TRUMP Token Faces Growing Selling Pressure as Market Dynamics Shift

2025-01-20

Author: Li

U.S. President-elect Donald Trump's TRUMP token has recently captured significant attention in the cryptocurrency landscape, climbing to become the 21st largest digital asset with a remarkable market cap of $11 billion in just 48 hours.

In an impressive display of trading activity, the TRUMP/USDT pair has taken the lead as the most traded pair on Binance, the world's largest cryptocurrency exchange, accounting for 13.3% of the total trading volume, as highlighted by Coingecko data.

However, amidst this initial excitement, investors and traders interested in capitalizing on the potential rally leading up to Trump’s inauguration should approach with caution. A pivotal indicator within the derivatives market has shown a bearish divergence, raising eyebrows among savvy traders.

In the last 24 hours, open interest in TRUMP perpetual futures has surged by 6%, as reported by Velo Data.
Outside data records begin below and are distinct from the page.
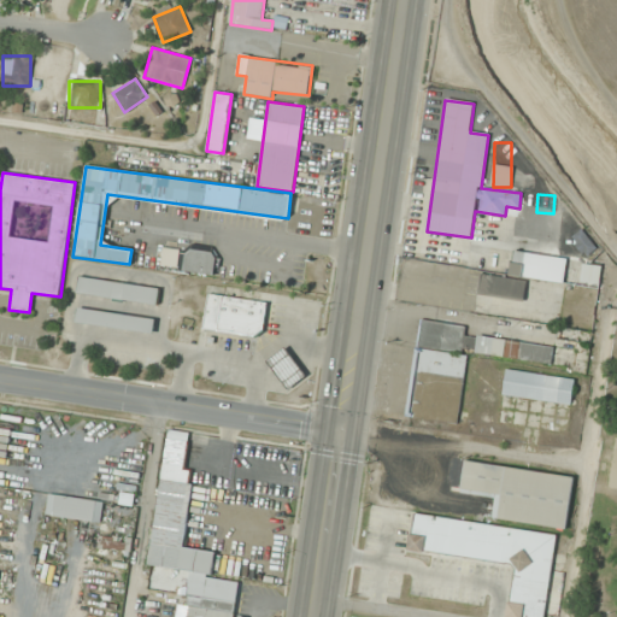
[(184,272),(215,274),(215,252),(186,251),(184,272)]
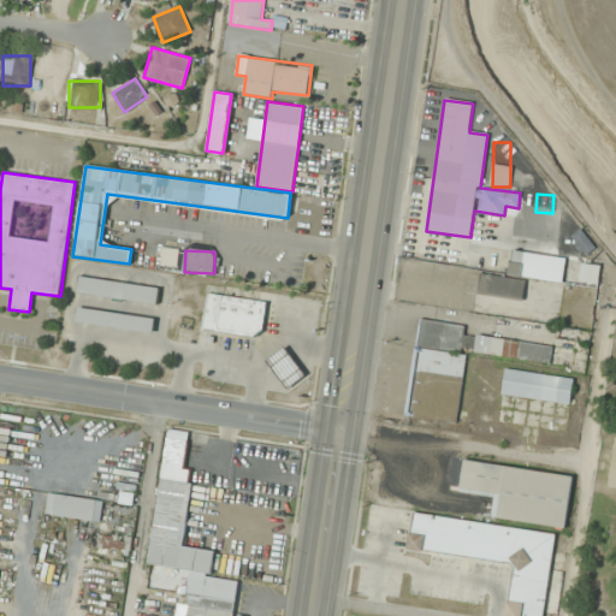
[(551,254),(509,254),(509,278),(551,278),(551,254)]
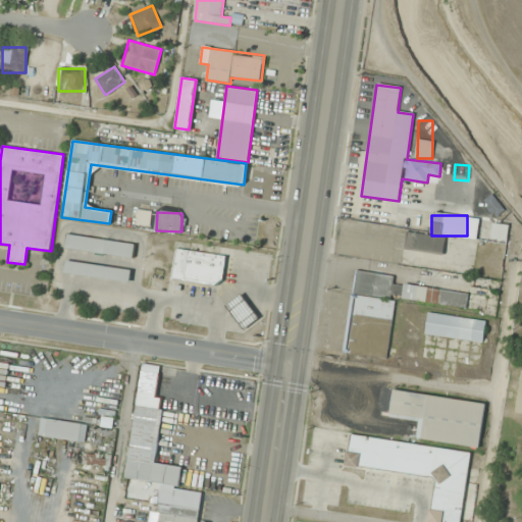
[(445,238),(406,231),(404,248),(441,253),(445,238)]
Despite experiencing a notable price dip from $70 down to $58 during the Asian trading hours, the asset has managed to post a modest 3% increase overall.

The concerning sign lies in the perpetual futures cumulative volume delta, which tracks the difference between buying and selling volumes. This metric has dropped by over 1%, hinting at an uptick in selling activity. This trend suggests that traders are opting for outright shorts or bearish plays, or are liquidating their long positions, which could foreshadow potential declines.

Moreover, the current state of the TRUMP market appears overheated: traders maintaining long positions are required to pay an astonishing annualized funding fee exceeding 170% to short sellers. If the rally loses steam, the financial strain on long holders could trigger a widespread unwinding of bullish positions, catalyzing a significant price decline.

Charts indicate that numerous major cryptocurrencies have also faced net selling in perpetual futures over the past day, signaling a broader trend of caution among market participants. This behavior often aligns with what’s termed "sell the fact" syndrome, where traders preemptively cash in or bet against an asset leading up to significant events such as an inauguration.

Investors should remain vigilant and prepared, as volatility may be on the horizon for the TRUMP token and possibly the broader cryptocurrency market as the political climate evolves in the coming days.